Sedangkan untuk jumlah logistik yang telah didistribusikan di Sumut berjumlah 7,1 ton yang dikirimkan dengan 14 sorti pengiriman. Adapaun jenis barang yang paling banyak dikirimkan berupa permakanan.
Pengiriman logisitik juga dilakukan di Sumbar. Hingga Selasa jumlah logistik yang telah didistribusikan berjumlah 44 ton dengan rincian 27,7 ton menggunakan jalur darat, 2,9 ton jalur udara, dan 13,4 ton melalui laut.
Pengiriman dengan jalur darat yang jumlahnya sangat signifikan ini terus dioptimalisasi seiring dengan akses jalur yang sudah dapat dilalui di sejumlah daerah.
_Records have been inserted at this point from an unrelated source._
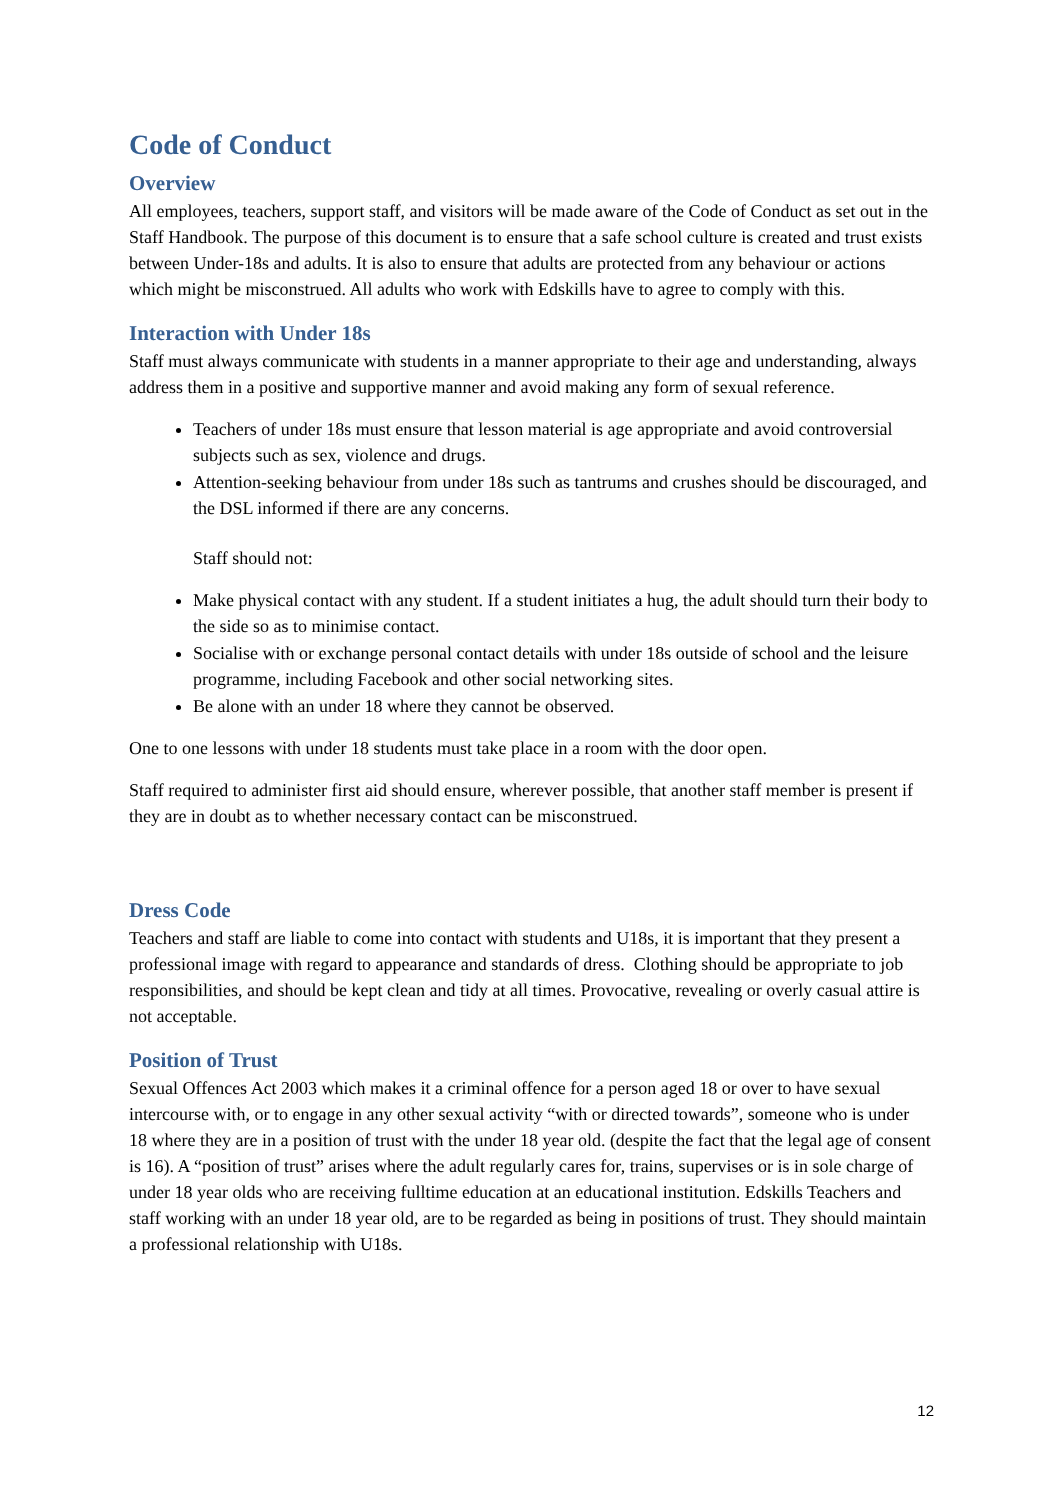Code of Conduct
Overview
All employees, teachers, support staff, and visitors will be made aware of the Code of Conduct as set out in the Staff Handbook. The purpose of this document is to ensure that a safe school culture is created and trust exists between Under-18s and adults. It is also to ensure that adults are protected from any behaviour or actions which might be misconstrued. All adults who work with Edskills have to agree to comply with this.
Interaction with Under 18s
Staff must always communicate with students in a manner appropriate to their age and understanding, always address them in a positive and supportive manner and avoid making any form of sexual reference.
Teachers of under 18s must ensure that lesson material is age appropriate and avoid controversial subjects such as sex, violence and drugs.
Attention-seeking behaviour from under 18s such as tantrums and crushes should be discouraged, and the DSL informed if there are any concerns.
Staff should not:
Make physical contact with any student. If a student initiates a hug, the adult should turn their body to the side so as to minimise contact.
Socialise with or exchange personal contact details with under 18s outside of school and the leisure programme, including Facebook and other social networking sites.
Be alone with an under 18 where they cannot be observed.
One to one lessons with under 18 students must take place in a room with the door open.
Staff required to administer first aid should ensure, wherever possible, that another staff member is present if they are in doubt as to whether necessary contact can be misconstrued.
Dress Code
Teachers and staff are liable to come into contact with students and U18s, it is important that they present a professional image with regard to appearance and standards of dress. Clothing should be appropriate to job responsibilities, and should be kept clean and tidy at all times. Provocative, revealing or overly casual attire is not acceptable.
Position of Trust
Sexual Offences Act 2003 which makes it a criminal offence for a person aged 18 or over to have sexual intercourse with, or to engage in any other sexual activity “with or directed towards”, someone who is under 18 where they are in a position of trust with the under 18 year old. (despite the fact that the legal age of consent is 16). A “position of trust” arises where the adult regularly cares for, trains, supervises or is in sole charge of under 18 year olds who are receiving fulltime education at an educational institution. Edskills Teachers and staff working with an under 18 year old, are to be regarded as being in positions of trust. They should maintain a professional relationship with U18s.
12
Hal ini dikarenakan jumlah tonase dan dimensi yang diangkut menggunakan truk melalui jalur darat dapat lebih besar dan bervariasi sehingga diharapkan dapat memaksimalkan pengiriman bantuan ke wilayah terdampak guna memenuhi kebutuhan dasar masyarakat penyintas.
Untuk jalur udara juga akan dioptimalkan menyentuh lokasi-lokasi yang terdapat masyarakat yang terpisah atau aksesnya terbatas. Ini menjadi komitmen kuat tim gabungan dari TNI, Polri, maupun pemerintah daerah guna memenuhi kebutuhan masyarakat di lokasi terdampak.